Evidence continues to mount of the damage being done to the North Sea oil and gas industry by the UK chancellor's controversial windfall tax on producers.
The continued flow of negative news from the sector puts even more pressure on Jeremy Hunt to lessen the severity of the energy profits levy (EPL) in his Budget on Wednesday, March 15.
The latest hit to the health of the North Sea industry was revealed by EnQuest in an operations update.
Chief executive Amjad Bseisu said EPL will impact cash-flow generation and have implications for capital allocation strategy and UK production-growth ambitions.
The business said it has further optimised its capital programme for 2023, whereby Kraken drilling will be deferred.
Deferring Kraken spend
The company went on: "The impact of the EPL on cash available for investment has resulted in the group prioritising quick-payback opportunities at Magnus and deferring spend on Kraken drilling."
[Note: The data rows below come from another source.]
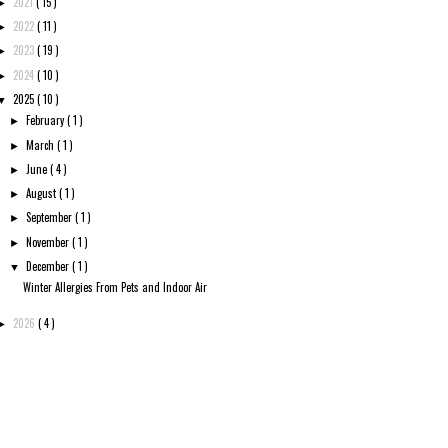
2021
( 15 )
►
2022
( 11 )
►
2023
( 19 )
►
2024
( 10 )
►
2025
( 10 )
▼
February
( 1 )
►
March
( 1 )
►
June
( 4 )
►
August
( 1 )
►
September
( 1 )
►
November
( 1 )
►
December
( 1 )
▼
Winter Allergies From Pets and Indoor Air
2026
( 4 )
►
In the last year, average EnQuest production was 47,259 barrels of oil equivalent per day (boepd) - 6% higher than 2021.
Kraken average gross production was 26,091 boepd, while Magnus production was 12,641.
Kraken is a heavy oil producing asset and is the largest asset in EnQuest's portfolio.
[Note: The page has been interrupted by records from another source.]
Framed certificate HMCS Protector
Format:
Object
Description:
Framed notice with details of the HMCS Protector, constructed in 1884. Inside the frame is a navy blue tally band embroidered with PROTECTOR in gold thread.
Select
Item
First oil was delivered in June 2017 and Kraken is expected to have a life of over 20 years.
Operators being hit
Other UK operators have already reported on how the levy is hitting them.
Harbour Energy, the North Sea's largest oil and gas producer, said last month it was preparing to cut hundreds of jobs and shift attention outside of the UK in response to the windfall tax.
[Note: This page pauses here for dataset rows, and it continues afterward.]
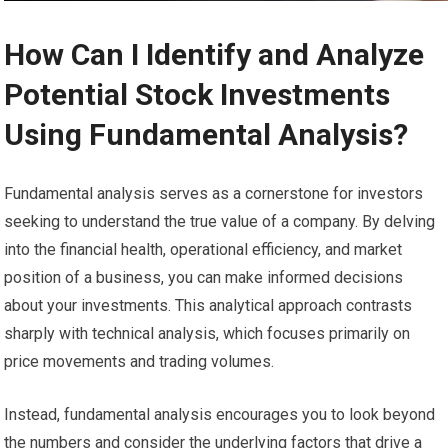
How Can I Identify and Analyze
Potential Stock Investments
Using Fundamental Analysis?
Fundamental analysis serves as a cornerstone for investors
seeking to understand the true value of a company. By delving
into the financial health, operational efficiency, and market
position of a business, you can make informed decisions
about your investments. This analytical approach contrasts
sharply with technical analysis, which focuses primarily on
price movements and trading volumes.
Instead, fundamental analysis encourages you to look beyond
the numbers and consider the underlying factors that drive a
The company has launched a review of its UK business "to align with lower future activity levels" after the tax rate on operators was increased from 40% to 75% following months of soaring gas and oil prices.
The firm also confirmed that it had not taken part in the UK Government's 33rd offshore licensing round.
Meanwhile, French oil and gas giant TotalEnergies has said it will cut North Sea investment by £100million, or 25%. this year owing to the tax.
The UK Government's enormous tax grab on the energy industry was widely criticised when it was confirmed at the end of last year.
75% tax rate
The chancellor hiked the EPL on North Sea oil and gas producers by another 10% to 35% - bringing the overall tax rate to an eye-watering 75%.
He also extended the lifespan of the EPL until March 2028 from the previous date at the end of 2025.
The larger EPL was expected to raise a total of £40billion - double the previous figure of £20billion - but falling oil and gas prices have put the eventual size of this tax take in doubt.
Mr Hunt has been accused of treating the North Sea as a cash cow, and has also been warned that his move will threaten tens of billions of pounds of investment in the basin.
Aberdeen now has the unwelcome title of the tax capital of Europe.
Very worrying for the Granite City is that oil and gas producers are now looking at all possible ways to save on costs after the chancellor's levy - and that is not good news for the north-east economy in the years ahead.